HOW TO COMPLETE THIS TASK
Exactly the lines from the one holding "Lösung suchen." through the final line of the data are wanted, copied as written.

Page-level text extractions
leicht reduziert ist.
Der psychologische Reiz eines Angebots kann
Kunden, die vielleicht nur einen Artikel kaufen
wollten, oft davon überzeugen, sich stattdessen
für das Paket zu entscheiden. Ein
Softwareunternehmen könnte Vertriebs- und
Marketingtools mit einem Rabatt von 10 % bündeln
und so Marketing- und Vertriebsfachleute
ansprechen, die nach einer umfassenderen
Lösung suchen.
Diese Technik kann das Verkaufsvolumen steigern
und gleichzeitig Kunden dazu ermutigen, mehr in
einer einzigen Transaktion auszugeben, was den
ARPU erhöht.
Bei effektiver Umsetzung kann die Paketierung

RESULT
Lösung suchen.
Diese Technik kann das Verkaufsvolumen steigern
und gleichzeitig Kunden dazu ermutigen, mehr in
einer einzigen Transaktion auszugeben, was den
ARPU erhöht.
Bei effektiver Umsetzung kann die Paketierung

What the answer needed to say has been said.